The ancient Greeks thought the word quite rude
Mr. Kant used it to describe explicit truths
Wittgenstein found the notion pleasing
Of a conclusion deduced purely through reason
And isn't it tautologic... don't you know

It's like rain on a rainy day
It's a free ride for which you don't have to pay
It's the good advice that you'd be well off to take
Who would have thought, it must follow

Well life has a funny way of being lived
By the people who are alive and by those yet to die
And life has a funny way of ending at the same time that you died
No matter how much you might wish otherwise

A traffic jam when the roads are congested
A no smoking sign where smoking ain't permitted
It's like ten thousand spoons being one more than nine-nine-na-nine
It's meeting the man of your dreams
When you're asleep for the night
It isn't at all ironic... don't you think
But quite tautologic... you really should think...

It's like rain on a rainy day
It's a free ride for which you don't have to pay
It's the good advice that you'd be well off to take
Who would have thought, it's logic!

Life has a funny way of being lived
Life has a funny funny way of ending when you die
When you die

After writing the lyrics I wanted a better idea of how they would sound than I got singing along with the YouTube clip, so I tried to record my singing. After some microphone hijinks with Sound Recorder (which despite what its name implies would not record sound, and would only mess up Skype), I downloaded a free recorder (and hopefully no viruses) and the result is below.
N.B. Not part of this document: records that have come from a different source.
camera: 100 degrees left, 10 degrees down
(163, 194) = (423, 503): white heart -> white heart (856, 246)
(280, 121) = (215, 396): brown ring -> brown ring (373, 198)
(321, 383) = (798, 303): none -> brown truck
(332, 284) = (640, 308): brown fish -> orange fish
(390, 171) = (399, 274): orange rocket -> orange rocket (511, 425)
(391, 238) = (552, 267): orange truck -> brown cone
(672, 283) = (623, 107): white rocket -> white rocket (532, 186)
Again, please forgive lack of polish, the background is a MIDI that I converted to MP3 by the brute force method of re-recording it with my headset resting on my speakers. And the vocals are done by yours truly, so you can imagine what a train wreck that will be. Then I compressed it to 4MB to get it on Blogger. But, I am happy to have this done, and if you too are looking for a project feel free to send me some better background music, or record a prettier version yourself.


Tautologic by Kenny Barrese is licensed under a Creative Commons Attribution-NonCommercial-ShareAlike 3.0 Unported License.

I should note that I do not believe I own the song Ironic, but that I probably do own the parody, if it turns out that I don't I will be ok with that, but while I think that I do you can certainly play with it as long as you attribute it to me and don't use it to make money.